Legal-domain RAG — per-jurisdiction retrieval, citations that hold
Per-jurisdiction retrieval with a deterministic citation validator. Every answer grounds in a real source. AWS Bedrock + Lambda + pgvector.
The problem
In legal work a fabricated or mis-attributed citation is malpractice. An answer grounded in the wrong jurisdiction is worse than no answer. Doing it by hand doesn't scale.
The solution
Per-jurisdiction pgvector indexes keep retrieval inside the correct legal regime. A deterministic citation validator verifies every cited span exists and supports the statement before generation returns. The model is never trusted to cite from memory. AWS Bedrock handles inference; Lambda keeps it serverless and cost-bounded.
- Constraint
- A fabricated citation is malpractice. A cross-jurisdiction answer is worse than none. Manual documentation doesn't scale.
- Decision
- Isolate retrieval per jurisdiction so a query can't pull from the wrong regime.
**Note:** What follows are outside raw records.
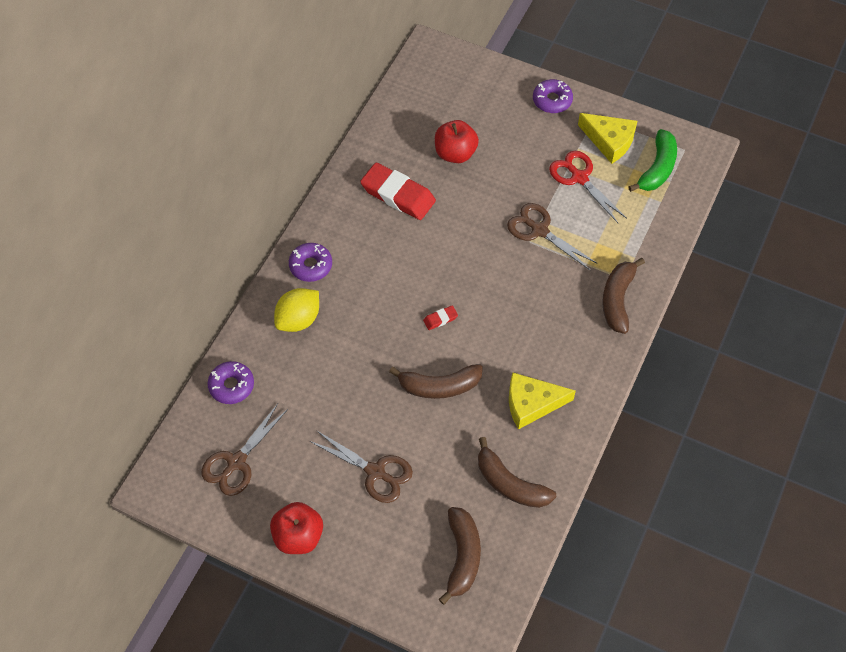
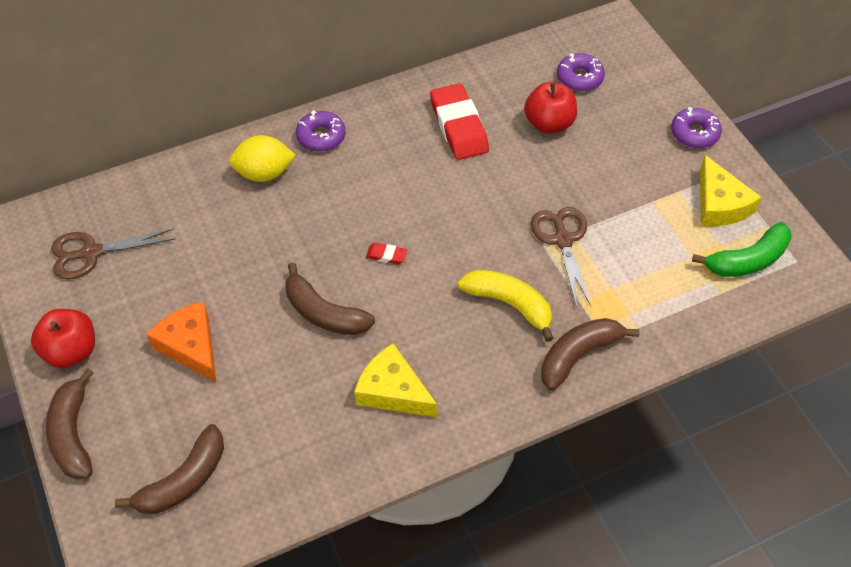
camera: 40 degrees right, 5 degrees down
(231, 386) = (154, 189): purple donut -> purple donut (579, 78)
(375, 472) = (190, 346): brown scissors -> orange cheese
(510, 484) = (296, 449): brown banana -> brown banana (73, 434)
(547, 296) = (509, 304): none -> yellow banana
(579, 178) = (653, 218): red scissors -> none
Gate generation behind a deterministic citation validator that confirms every cited span exists and supports the claim. Rejected a single shared index (cross-regime bleed) and trusting model-generated citations (hallucination risk).
- Outcome
- A working proof-of-concept where every citation is deterministically validated against the source, never generated from memory, and per-jurisdiction isolation keeps answers inside the correct legal regime.
Overview
A legal-tech RAG proof-of-concept (2024) over a multi-jurisdiction corpus, which I contributed to. Each jurisdiction gets its own pgvector index, so retrieval never bleeds across legal regimes. A deterministic citation validator checks that every cited passage exists and supports the claim before the answer returns. Serverless on AWS Bedrock + Lambda, so cost tracks usage instead of idle capacity.